Home Update Number Two
As well as a life update because I just over all needed to have a little vent session & hopefully it can help some of you all out with anything you are dealing with or going through at the moment. It has been 7 months since Spencer and I moved into our house & it is something that will always be a work in progress I have learned, like a relationship. I was pushing to get so much done before having a house warming party I realized I just needed to have it because I will always be changing something! Change is literally the only constant we are presented in life and I have learned very quickly at 25 that if you don’t embrace and roll with these changes they will swallow you up.
Owning our first home and with the new change of my career in the past 6 months life has simply been a whirlwind but in a good way but also in a way that has taught me so much about myself. I was definitely always one of those girls who felt very grounded and that I knew what I wanted in life and what I stood for etc. Well the last year has shown me I don’t know anything, yes I am a confident person who semi knows what I want to do with my life next but I never in a million years thought I would be loving a sales career or a career in recruiting. As well as I never imagine to be 25 in a committed relationship, owning a house, and three dogs with someone. One thing I want to bring to light though is no matter how positive I am and how positive I choose to think and live my life, I have those dark days too where I am struggling and feel like the whole world is against me. There are days I just want cry and I am learning that that is OK and completely normal to have these ups and downs in life.
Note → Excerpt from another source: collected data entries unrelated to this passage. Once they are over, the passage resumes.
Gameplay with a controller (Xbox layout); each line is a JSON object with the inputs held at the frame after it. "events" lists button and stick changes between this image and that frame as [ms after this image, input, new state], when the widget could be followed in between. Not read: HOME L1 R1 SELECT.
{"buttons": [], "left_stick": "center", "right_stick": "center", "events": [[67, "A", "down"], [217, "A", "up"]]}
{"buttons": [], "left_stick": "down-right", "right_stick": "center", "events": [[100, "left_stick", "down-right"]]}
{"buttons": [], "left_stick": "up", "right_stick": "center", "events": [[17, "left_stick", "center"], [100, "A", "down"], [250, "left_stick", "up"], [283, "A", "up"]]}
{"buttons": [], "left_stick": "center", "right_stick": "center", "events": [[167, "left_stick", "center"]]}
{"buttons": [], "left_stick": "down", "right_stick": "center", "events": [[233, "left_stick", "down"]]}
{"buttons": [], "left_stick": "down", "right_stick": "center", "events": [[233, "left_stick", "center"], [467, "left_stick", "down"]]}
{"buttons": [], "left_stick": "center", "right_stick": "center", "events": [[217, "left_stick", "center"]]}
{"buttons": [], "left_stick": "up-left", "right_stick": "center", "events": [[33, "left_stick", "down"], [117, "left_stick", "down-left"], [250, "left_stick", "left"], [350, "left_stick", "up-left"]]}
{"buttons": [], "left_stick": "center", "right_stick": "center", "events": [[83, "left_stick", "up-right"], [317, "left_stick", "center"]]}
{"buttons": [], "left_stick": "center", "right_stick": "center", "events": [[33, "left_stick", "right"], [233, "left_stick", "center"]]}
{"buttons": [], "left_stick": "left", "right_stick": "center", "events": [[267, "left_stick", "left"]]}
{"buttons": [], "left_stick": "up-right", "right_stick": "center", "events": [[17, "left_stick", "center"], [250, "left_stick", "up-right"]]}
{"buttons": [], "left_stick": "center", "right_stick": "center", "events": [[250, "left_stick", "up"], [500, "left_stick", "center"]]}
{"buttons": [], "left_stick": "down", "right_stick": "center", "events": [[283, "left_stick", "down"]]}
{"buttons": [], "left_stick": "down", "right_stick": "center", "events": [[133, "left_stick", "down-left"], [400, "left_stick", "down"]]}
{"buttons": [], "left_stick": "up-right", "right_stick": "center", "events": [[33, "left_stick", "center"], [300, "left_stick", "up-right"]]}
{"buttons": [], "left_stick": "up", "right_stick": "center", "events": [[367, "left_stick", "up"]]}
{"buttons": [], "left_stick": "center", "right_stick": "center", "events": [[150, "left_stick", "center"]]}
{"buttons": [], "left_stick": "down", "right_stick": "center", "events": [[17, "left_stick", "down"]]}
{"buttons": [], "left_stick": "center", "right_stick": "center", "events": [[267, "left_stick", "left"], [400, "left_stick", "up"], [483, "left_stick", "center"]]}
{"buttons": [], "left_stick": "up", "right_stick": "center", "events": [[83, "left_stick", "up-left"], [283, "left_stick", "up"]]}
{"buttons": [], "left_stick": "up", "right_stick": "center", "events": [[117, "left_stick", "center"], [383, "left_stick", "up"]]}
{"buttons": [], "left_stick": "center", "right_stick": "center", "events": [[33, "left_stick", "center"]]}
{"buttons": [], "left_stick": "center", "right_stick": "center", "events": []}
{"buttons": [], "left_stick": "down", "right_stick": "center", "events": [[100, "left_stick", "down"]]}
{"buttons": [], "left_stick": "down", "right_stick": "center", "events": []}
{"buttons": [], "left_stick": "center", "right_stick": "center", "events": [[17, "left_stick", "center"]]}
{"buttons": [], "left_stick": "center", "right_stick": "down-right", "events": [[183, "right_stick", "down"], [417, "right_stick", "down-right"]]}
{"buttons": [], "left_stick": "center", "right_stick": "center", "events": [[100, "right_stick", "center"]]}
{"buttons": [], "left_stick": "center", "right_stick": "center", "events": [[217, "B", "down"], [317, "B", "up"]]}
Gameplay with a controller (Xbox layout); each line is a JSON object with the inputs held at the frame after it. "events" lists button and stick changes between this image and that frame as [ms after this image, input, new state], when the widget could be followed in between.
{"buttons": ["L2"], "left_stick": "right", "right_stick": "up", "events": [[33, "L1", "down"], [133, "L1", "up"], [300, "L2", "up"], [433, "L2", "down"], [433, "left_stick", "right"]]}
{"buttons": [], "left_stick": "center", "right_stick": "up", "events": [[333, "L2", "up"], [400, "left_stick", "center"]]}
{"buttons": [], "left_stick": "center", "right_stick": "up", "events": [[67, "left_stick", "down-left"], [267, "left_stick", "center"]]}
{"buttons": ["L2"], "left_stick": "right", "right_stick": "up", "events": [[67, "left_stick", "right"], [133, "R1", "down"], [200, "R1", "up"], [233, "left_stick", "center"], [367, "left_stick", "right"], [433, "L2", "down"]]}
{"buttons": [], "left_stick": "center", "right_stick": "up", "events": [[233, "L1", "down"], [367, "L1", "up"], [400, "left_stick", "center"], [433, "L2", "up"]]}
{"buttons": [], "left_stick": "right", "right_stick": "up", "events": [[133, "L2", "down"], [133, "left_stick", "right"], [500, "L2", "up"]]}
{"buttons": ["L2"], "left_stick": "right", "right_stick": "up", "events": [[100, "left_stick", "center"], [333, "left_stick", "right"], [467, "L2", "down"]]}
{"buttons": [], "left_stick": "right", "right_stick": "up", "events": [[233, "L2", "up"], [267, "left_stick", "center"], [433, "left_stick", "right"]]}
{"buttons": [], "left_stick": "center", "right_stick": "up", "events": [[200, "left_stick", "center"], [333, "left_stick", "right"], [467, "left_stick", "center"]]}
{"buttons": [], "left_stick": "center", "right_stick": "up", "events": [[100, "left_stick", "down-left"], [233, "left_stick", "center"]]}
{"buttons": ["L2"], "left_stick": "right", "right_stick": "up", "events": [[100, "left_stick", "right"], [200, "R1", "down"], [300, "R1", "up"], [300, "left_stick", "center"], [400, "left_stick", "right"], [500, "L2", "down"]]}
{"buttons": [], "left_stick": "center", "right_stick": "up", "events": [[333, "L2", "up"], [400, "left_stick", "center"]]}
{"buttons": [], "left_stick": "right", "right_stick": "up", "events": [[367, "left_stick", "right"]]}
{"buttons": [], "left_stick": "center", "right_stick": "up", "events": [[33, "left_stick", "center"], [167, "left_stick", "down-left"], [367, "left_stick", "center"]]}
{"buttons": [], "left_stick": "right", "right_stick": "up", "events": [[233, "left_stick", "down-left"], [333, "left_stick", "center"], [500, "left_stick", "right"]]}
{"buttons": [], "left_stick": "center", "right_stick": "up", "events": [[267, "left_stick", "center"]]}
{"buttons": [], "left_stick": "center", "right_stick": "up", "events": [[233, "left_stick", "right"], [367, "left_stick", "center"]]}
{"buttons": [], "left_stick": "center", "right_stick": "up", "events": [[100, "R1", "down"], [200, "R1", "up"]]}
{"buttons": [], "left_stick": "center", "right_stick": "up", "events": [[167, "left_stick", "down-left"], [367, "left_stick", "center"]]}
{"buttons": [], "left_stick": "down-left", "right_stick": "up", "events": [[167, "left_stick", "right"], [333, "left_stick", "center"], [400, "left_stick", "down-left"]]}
For so long I think I was only focused on the highs of life and not understanding how much we grow as individuals from the lows we experience. 7 months later and is my house completed exactly how I want it to be? Nope & that’s ok. Is everyday the most amazing day at work ever? Nope & again that is OK. Am I starting to push myself in ways I never imagined and learn more about myself in my professional & personal life? Yes & that is more than okay because you are open to these constant changes that make life fun. I am a big believer in that things truly do happen in life for a reason, even the ones we don’t want to deal with, so learn something from it and you will be just fine.
Since I didn’t really share any house updates specifically in this post please feel free to comment on any of the photos I share!